Chart interpretation exercises

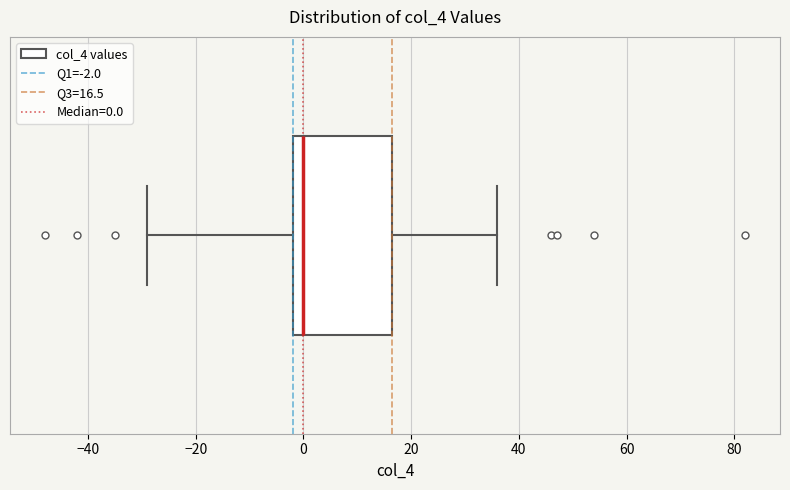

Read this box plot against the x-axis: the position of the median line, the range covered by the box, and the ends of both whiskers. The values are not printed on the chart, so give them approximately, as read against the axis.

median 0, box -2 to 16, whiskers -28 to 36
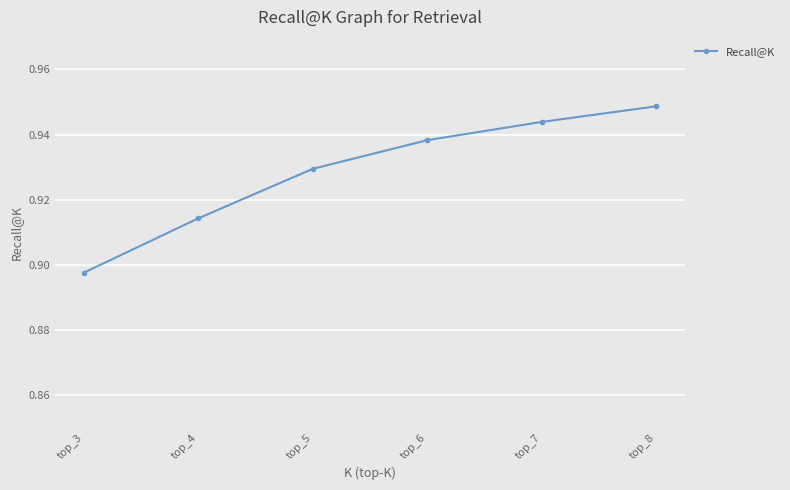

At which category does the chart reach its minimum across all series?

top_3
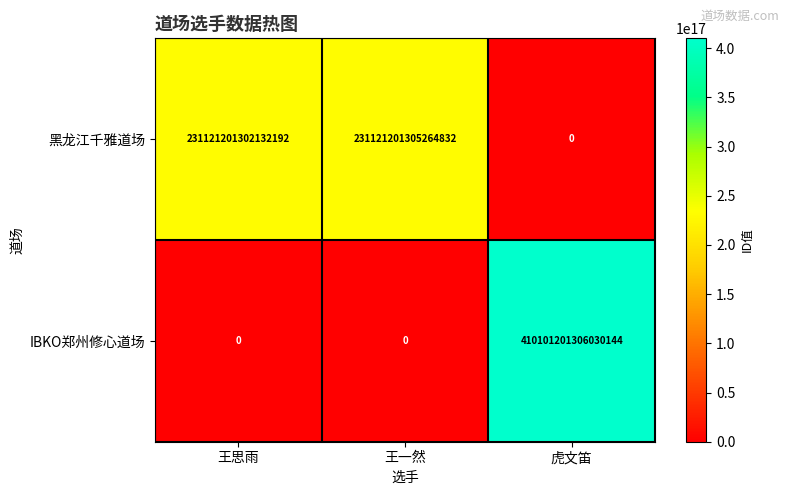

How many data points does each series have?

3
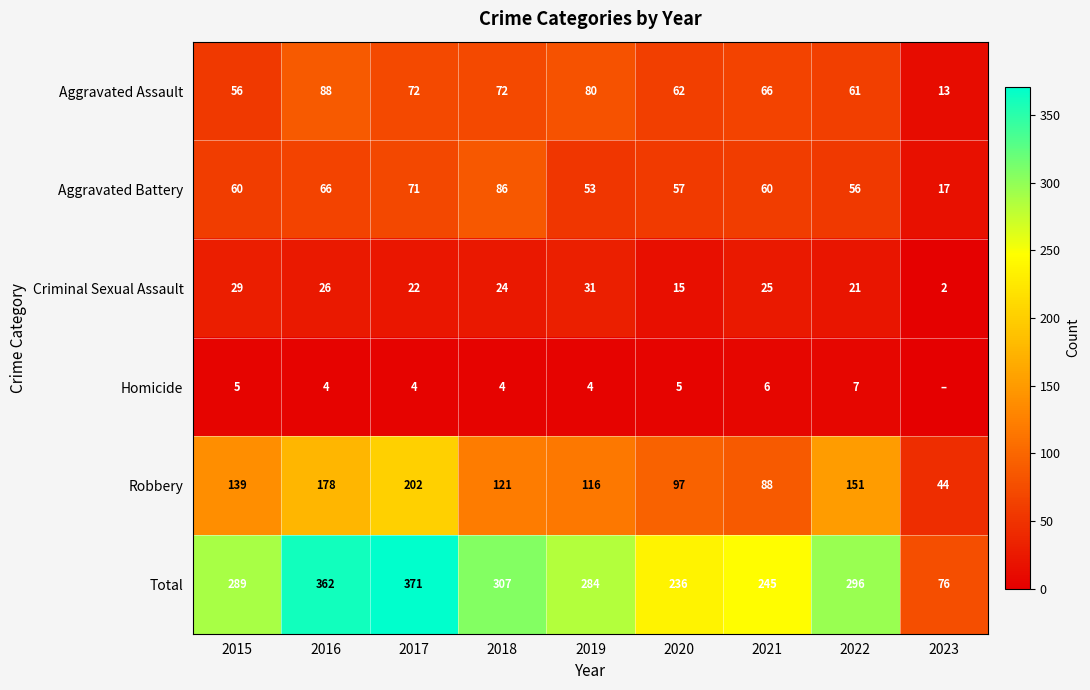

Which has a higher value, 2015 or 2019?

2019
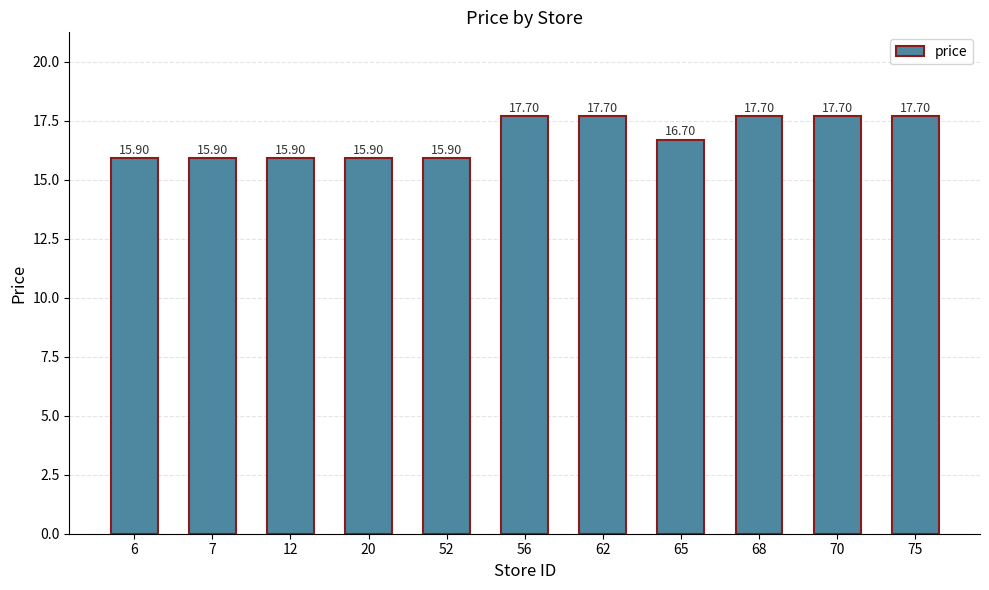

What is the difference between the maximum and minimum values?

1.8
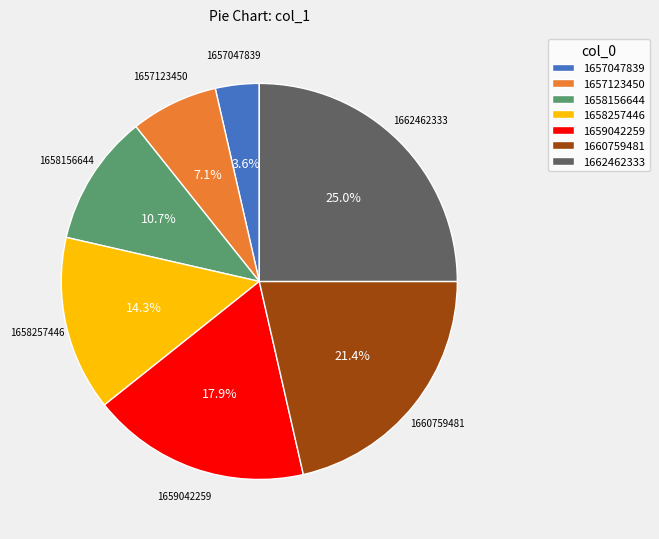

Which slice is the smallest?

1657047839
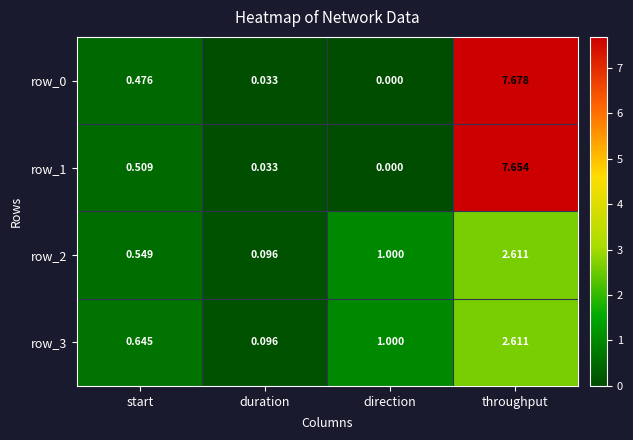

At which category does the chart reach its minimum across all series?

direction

* [WORK TASK]
Please count the lines above that contain the word "median" and give only the number.

* [WRITTEN ANSWER]
2